One thing I did notice in v2, is that, while you c...
# general
n
One thing I did notice in v2, is that, while you can modulate ram usage somewhat with the local_parallelism settings, if you happen to call the binary goal with a wildcard like ::, on a full cache miss, it'll load a massive amount of stuff into memory right before outputting all files seemingly at once, proportional to the number of targets. This snuck up on us and we had to make the CI box a bit more beefy. So that may be an area of improvement, unless there's a 'please only use this much RAM' switch I wasn't able to spot in the help section.
💡 2
☝️ 1
a
yes, lmdb will also occasionally allocate too much shared memory as well and occasionally it will open too many files
i'm separately working on virtualizing process executions so we don't ever need to actually touch the filesystem which would make this go away
that's not via a sandbox though, it's via modifying whatever pants subprocesses to use a virtual fs API. so not super generic and would require effort to make work with everyone's code right now
a "please only use this much RAM" switch sounds extremely reasonable
e
@aloof-angle-91616 does this mean you're picking up work on fs/brfs ?
a
brfs would be the generic solution and would be great to use as the final piece in the puzzle. i was first working on making an API that shares file content via shared memory (and directories via the pants lmdb store): https://github.com/cosmicexplorer/upc/. this is so that a virtual git filesystem can send files to pants instantly. my goal for the first prototype is to "virtualize" scrooge by making it not write to real files by editing its code, which i want to use to demonstrate the performance of the virtualization approach before i dive into a more generic solution e.g. with brfs.
e
Ok.
a
i'm entirely making it up as i go along at this point and haven't presented it to twitter folks yet except the git virtual filesystem owner (kaushik) who thinks it is a very cool idea. i think that the performance will almost definitely work out as desired. we will see.
i just saw your merge. i'll try to get up to speed.
the sbt maintainer appears to have had the literal exact same idea about virtualizing i/o at the application level, and he happened to be in a great place to make that change in zinc. https://twitter.com/eed3si9n/status/1258139122977431554?s=21
w
that looks like a remote cache
looks like he calls out that pants already does that?
a
Both Scala compiler and Java compiler is able handle an abtraction notion of virtual file. Rather than manipulating the state of Zinc, I think it's better if we can do away with the idea of using working-directory specific absolute paths during compilation. For large-scale build tools, this facility can be used for example to keep all sources in-memory. Furthermore, keeping a bunch of java.io.File with full absolute paths could add up.

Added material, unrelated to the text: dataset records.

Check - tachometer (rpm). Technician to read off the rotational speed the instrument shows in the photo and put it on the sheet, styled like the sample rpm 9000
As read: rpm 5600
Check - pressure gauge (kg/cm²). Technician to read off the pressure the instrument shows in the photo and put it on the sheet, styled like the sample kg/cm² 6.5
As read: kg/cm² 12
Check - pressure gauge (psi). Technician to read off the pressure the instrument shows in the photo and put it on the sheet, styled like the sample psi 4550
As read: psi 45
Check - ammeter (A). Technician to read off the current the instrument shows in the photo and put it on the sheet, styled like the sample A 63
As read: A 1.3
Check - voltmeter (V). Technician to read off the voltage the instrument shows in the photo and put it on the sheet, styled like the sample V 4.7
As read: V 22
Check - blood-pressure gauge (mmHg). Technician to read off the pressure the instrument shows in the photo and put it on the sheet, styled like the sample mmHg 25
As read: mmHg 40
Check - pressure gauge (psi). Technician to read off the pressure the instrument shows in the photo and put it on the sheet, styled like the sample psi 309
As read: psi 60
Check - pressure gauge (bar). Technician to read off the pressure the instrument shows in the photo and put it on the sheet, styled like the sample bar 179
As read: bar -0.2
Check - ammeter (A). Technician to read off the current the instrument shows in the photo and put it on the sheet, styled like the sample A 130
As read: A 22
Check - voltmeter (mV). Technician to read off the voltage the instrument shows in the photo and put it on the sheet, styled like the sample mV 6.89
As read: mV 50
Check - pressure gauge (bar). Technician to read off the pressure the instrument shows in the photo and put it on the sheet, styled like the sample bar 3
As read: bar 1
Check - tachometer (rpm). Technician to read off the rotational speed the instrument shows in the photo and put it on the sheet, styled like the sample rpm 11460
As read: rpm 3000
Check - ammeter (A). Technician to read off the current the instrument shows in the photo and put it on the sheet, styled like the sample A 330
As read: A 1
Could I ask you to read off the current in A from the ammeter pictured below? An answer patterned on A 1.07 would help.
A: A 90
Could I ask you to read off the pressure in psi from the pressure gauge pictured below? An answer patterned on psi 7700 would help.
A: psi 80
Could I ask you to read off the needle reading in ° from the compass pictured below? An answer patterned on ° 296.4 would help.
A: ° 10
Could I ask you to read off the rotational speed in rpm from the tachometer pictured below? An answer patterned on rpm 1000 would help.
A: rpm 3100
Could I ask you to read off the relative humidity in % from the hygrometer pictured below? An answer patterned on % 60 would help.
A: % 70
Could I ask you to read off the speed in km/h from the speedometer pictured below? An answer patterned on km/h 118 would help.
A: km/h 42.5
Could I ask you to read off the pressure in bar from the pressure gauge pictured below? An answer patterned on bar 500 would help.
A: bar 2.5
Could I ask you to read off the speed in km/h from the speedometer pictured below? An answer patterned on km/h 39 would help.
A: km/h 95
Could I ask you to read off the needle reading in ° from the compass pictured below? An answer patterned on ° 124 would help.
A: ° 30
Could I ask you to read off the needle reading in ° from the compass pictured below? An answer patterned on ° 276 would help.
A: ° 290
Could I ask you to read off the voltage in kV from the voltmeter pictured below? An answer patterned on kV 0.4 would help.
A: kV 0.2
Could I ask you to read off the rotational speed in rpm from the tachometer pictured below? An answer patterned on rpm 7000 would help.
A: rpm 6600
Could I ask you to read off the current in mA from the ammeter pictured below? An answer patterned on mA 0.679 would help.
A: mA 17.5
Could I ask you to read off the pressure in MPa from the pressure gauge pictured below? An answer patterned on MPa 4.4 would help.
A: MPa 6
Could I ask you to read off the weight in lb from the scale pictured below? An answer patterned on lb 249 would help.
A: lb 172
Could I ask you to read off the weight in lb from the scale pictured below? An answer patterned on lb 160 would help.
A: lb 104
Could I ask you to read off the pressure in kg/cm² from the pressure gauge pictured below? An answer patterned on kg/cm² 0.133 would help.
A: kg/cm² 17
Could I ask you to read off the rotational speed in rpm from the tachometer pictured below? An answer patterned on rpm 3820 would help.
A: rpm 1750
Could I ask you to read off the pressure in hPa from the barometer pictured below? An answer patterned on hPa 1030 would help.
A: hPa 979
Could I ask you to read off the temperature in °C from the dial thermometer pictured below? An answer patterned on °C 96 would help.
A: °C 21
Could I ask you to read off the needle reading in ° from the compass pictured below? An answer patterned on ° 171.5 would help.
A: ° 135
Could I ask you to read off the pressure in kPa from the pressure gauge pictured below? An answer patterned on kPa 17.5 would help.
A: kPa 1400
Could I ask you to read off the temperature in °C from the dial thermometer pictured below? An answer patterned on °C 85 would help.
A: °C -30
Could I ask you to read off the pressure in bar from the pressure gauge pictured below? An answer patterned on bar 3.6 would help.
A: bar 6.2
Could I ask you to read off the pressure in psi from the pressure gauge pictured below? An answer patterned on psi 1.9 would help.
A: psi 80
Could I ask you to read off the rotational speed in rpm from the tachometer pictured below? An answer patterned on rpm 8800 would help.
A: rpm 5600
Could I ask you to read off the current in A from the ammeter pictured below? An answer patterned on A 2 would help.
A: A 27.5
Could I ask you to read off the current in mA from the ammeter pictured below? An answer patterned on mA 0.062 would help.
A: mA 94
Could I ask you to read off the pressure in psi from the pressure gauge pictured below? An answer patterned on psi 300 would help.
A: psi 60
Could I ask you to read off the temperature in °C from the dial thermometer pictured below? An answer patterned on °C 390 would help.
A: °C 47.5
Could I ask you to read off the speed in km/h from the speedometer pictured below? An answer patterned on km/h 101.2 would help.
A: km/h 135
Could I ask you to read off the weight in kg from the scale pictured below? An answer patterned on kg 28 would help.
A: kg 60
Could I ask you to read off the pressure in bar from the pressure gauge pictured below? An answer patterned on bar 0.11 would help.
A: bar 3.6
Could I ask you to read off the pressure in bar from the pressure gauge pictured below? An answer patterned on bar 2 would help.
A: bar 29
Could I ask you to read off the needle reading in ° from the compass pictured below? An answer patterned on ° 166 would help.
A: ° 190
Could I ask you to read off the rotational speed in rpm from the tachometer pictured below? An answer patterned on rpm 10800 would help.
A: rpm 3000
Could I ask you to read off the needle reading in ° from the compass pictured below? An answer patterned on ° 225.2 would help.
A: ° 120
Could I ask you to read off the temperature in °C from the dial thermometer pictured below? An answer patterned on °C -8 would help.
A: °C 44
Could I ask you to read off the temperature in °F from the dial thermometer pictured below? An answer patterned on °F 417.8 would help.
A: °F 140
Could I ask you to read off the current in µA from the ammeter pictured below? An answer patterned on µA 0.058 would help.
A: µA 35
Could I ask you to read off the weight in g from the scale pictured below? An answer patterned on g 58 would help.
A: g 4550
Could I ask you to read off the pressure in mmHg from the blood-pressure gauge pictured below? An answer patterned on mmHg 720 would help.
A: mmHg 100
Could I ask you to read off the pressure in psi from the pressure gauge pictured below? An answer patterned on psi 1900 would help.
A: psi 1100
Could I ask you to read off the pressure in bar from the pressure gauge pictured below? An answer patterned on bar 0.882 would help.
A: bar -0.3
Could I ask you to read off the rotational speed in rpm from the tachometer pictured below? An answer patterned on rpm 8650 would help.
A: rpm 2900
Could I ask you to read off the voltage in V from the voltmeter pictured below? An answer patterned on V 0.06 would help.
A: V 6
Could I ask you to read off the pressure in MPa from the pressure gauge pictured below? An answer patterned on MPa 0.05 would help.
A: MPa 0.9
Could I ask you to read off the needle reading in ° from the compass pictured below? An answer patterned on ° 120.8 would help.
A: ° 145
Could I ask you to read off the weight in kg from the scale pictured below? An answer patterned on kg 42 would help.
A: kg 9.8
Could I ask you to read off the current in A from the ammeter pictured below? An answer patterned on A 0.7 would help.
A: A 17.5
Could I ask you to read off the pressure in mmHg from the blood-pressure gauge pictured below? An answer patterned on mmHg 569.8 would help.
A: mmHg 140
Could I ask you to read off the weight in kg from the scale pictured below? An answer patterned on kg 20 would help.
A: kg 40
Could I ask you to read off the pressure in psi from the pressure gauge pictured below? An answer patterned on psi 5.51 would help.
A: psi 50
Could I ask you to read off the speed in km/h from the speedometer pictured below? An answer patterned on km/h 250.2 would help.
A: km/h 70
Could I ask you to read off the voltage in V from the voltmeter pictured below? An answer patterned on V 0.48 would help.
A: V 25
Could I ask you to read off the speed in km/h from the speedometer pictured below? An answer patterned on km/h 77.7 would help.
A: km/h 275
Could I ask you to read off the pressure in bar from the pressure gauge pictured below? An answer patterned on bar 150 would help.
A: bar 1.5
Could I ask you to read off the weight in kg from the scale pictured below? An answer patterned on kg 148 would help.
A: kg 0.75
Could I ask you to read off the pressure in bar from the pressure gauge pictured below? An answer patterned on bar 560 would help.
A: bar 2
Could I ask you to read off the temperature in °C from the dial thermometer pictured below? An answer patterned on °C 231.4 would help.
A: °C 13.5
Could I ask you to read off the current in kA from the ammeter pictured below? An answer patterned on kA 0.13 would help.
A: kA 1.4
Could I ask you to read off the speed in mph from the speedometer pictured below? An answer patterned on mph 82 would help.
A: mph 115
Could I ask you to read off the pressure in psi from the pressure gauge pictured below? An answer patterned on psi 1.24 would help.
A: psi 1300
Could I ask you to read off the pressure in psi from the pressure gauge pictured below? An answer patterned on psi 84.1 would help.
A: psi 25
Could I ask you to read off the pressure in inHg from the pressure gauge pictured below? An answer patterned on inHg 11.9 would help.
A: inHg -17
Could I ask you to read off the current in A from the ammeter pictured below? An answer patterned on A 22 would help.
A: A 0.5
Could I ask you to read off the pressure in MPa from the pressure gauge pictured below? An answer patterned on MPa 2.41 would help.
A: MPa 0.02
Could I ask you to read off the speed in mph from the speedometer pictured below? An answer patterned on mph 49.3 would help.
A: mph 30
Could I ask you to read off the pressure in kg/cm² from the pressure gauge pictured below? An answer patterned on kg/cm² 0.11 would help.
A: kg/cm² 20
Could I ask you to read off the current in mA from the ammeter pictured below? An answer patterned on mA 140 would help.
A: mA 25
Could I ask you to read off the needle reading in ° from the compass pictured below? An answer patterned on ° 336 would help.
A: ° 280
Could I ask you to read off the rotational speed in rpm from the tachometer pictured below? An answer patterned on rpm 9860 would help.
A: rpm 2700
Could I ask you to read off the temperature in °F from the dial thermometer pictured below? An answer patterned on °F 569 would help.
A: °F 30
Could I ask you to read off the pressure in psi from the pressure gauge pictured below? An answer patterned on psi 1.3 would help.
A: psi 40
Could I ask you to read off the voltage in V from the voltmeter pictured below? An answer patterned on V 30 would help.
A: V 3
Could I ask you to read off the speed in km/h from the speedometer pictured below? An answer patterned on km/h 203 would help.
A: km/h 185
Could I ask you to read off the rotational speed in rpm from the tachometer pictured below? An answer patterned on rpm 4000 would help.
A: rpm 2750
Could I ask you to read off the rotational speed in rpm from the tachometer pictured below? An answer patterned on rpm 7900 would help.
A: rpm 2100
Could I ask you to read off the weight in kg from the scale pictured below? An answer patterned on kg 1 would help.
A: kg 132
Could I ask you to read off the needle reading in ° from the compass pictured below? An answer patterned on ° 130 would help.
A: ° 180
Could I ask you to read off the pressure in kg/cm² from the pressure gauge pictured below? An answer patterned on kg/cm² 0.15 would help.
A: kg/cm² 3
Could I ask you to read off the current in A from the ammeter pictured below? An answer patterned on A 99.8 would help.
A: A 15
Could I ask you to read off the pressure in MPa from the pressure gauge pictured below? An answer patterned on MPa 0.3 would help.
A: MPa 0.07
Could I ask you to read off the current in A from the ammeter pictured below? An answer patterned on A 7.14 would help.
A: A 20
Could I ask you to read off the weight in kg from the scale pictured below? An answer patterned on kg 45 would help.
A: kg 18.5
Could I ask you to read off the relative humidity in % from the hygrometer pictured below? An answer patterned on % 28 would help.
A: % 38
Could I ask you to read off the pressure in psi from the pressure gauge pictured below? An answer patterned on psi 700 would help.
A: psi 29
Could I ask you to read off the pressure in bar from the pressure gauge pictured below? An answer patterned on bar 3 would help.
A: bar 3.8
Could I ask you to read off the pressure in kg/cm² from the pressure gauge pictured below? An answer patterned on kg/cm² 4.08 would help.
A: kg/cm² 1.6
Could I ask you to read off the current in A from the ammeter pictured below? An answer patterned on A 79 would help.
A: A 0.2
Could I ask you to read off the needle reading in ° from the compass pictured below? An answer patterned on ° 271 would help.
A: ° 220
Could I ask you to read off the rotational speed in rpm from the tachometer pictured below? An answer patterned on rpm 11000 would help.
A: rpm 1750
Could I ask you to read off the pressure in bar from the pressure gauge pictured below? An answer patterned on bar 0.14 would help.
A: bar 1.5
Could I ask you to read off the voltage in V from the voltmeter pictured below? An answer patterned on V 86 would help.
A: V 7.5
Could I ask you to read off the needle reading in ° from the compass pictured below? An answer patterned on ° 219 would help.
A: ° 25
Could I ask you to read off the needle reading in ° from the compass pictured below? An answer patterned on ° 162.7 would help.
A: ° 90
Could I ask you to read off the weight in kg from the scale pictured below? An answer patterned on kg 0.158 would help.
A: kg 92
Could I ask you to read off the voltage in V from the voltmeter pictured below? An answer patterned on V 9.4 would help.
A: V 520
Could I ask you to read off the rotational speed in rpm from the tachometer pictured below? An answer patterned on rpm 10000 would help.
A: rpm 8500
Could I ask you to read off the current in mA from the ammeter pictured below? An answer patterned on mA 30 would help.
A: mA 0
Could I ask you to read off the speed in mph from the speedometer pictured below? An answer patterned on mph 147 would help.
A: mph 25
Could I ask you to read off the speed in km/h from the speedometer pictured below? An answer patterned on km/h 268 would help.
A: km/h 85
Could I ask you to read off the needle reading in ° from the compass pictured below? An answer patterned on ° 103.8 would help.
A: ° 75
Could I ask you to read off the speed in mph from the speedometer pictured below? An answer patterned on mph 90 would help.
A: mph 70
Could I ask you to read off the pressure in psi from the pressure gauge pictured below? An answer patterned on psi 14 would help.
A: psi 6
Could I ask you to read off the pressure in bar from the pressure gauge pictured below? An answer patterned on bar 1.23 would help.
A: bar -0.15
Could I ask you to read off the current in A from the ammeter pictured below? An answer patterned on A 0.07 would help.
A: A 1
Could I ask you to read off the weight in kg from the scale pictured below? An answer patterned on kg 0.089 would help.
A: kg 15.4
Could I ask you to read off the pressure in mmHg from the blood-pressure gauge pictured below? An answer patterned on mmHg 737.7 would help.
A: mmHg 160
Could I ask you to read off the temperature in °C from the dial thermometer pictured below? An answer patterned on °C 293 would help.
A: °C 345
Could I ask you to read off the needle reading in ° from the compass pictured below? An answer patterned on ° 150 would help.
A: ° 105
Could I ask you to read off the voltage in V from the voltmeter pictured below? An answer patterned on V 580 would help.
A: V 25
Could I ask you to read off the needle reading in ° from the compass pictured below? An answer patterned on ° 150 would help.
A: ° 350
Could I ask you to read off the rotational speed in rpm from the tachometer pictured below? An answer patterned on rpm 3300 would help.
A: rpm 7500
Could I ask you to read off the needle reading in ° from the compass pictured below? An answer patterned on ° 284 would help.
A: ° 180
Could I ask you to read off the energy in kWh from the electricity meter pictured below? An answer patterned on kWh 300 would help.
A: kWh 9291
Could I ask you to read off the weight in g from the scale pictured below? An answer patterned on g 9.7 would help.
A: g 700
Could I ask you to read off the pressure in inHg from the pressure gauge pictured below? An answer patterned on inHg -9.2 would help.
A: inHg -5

he’s discussing virtualizing all i/o by editing the application code
he mentions pants nailgun as an example of persistent processes improving perf i believe
w
mm. got it.
a
i’m hacking away on cargo rules right now but this weekend i want to steal that work since it happens to bridge the precise gap between the upc library and the prototype i wanted
w
but, ftr: lmdb does not allocate shared memory: rather, it MMAPs things, which means that they’re flushable.
a
yes, the upc library uses shmget() for files though :)
w
@numerous-fall-96475: it’s unclear what the memory usage is: haven’t profiled yet, but plan to via https://github.com/pantsbuild/pants/issues/9395
👍 1
a
good segue
it’s possible that the shared memory part is unnecessary too. the only benefit right now is that it’s incredibly fast and simple to allocate or retrieve because i made a horrible lock-free allocator. but it might be removable. thanks for pointing out that lmdb already does a lot of the work here.